Pergunta onde está a mãe do pequeno bezerro. A anfitriã responde que está solta no pasto. Sem entender o motivo da distância, dona Maria vê o pobre animal sucumbir, enquanto os três discutem sobre eutanásia. Depois de agonizar a manhã toda, o bezerro morre ouvindo que não teve a proteção materna adequada, que a vaca não defendeu a própria cria, que a lei da natureza é assim mesmo. Para Dona Maria, não há ofensa maior do que culpar uma mãe seja por qual motivo for.
Ela tenta comentar alguma coisa, mas logo é interrompida pelo anfitrião, que pouco se importa com o bezerro e acha o cachorro um caçador implacável e muito útil para os serviços da fazenda.

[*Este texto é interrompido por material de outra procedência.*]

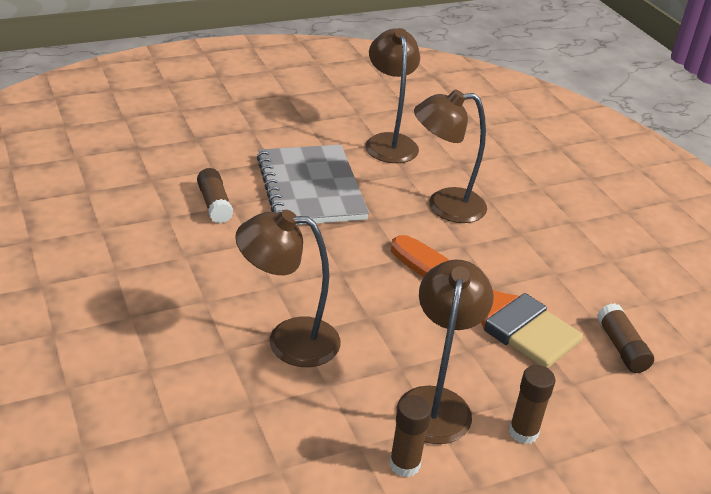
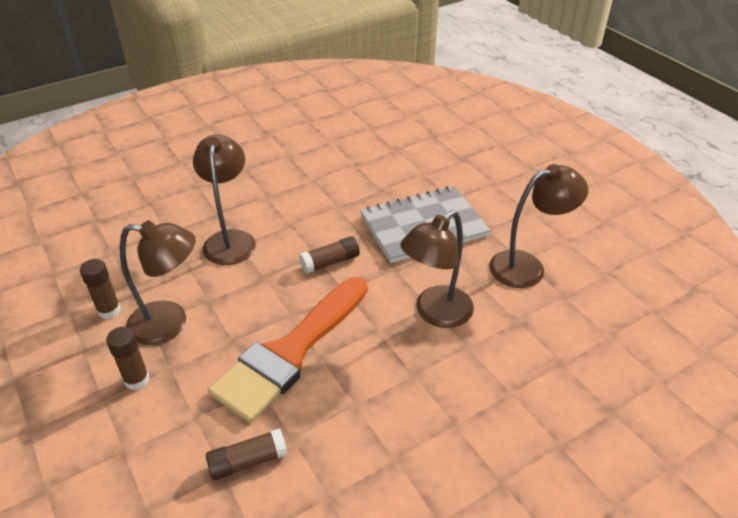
camera: 85 degrees right, 5 degrees up
(214, 204) = (378, 182): brown glue stick -> brown glue stick (330, 262)
(444, 206) = (435, 313): brown lamp -> brown lamp turned 120 degrees counterclockwise

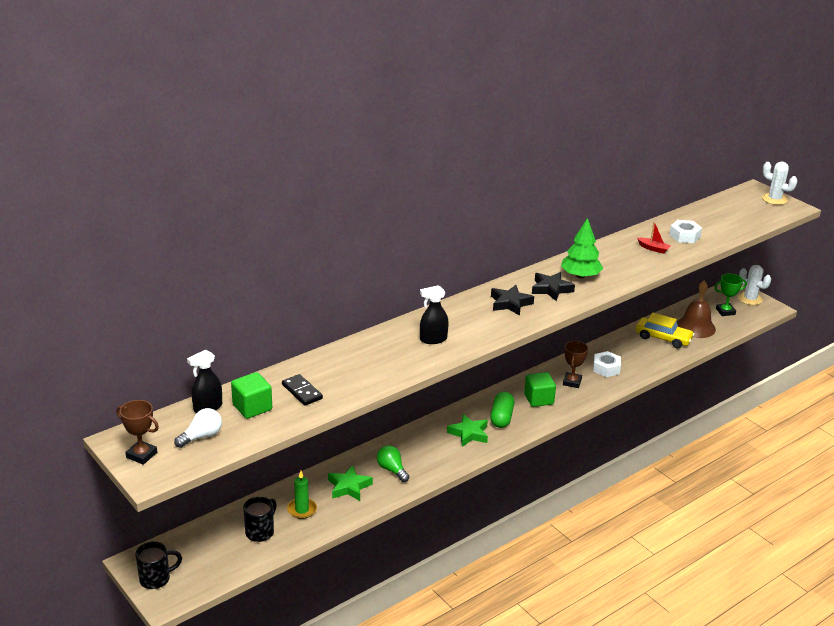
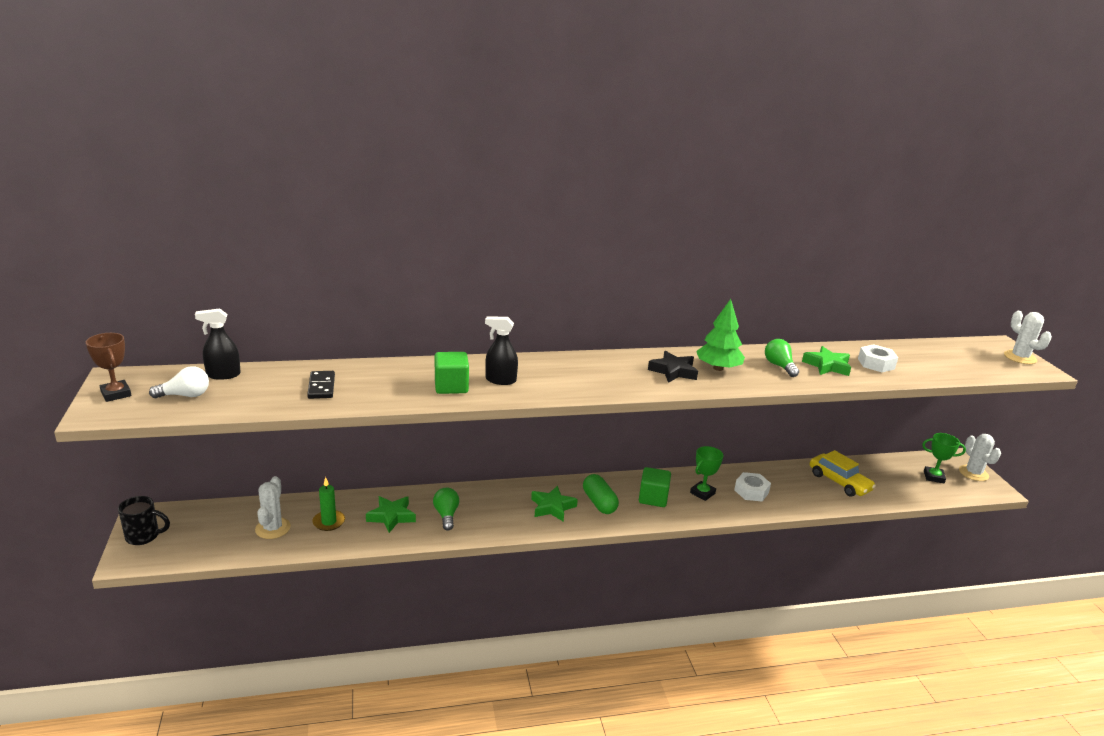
camera: 25 degrees right, 5 degrees down
(252, 407) = (260, 386): green cube -> green cube (451, 386)
(260, 532) = (273, 528): black mug -> white cactus
(501, 417) = (599, 503): green capsule -> green capsule turned 60 degrees counterclockwise
(510, 303) = (615, 372): black star -> none
(572, 382) = (702, 493): brown trophy -> green trophy
(621, 260) = (779, 366): none -> green light bulb
(653, 249) = (827, 366): red boat -> green star
(695, 327) = (886, 482): brown bell -> none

Ninguém fala em educar o Átila. Nenhum pio sobre separar os animais. Dona Maria entende que eles querem a selvageria mesmo que às custas de uma vida tão inocente. Para ela, isso não foi uma fatalidade. Sacode as mãos para espantar as moscas que voam perto do seu rosto, se vira para a porta do curral e enxerga um machado pendurado na parede.
O coração de dona Maria dispara sangue para todo o corpo e as veias latejam. Percebe todos os seus órgãos vivos, mesmo que fora do ritmo habitual. O corpo trabalha mais rápido sentindo a seiva nos pés. Está na hora de a semente brotar. Sem dizer nada, pega o machado, vai até o canil e o crava na cabeça de Átila. A cadência peculiar do seu organismo não lhe causa constrangimento nem intimidação. Não quer entender o que aconteceu. Não se importa se matou o cachorro com tanta violência. Se seus filhos estivessem por perto, os defenderia assim. Com as mãos pintadas de vermelho, dona Maria se sente mais forte do que nunca.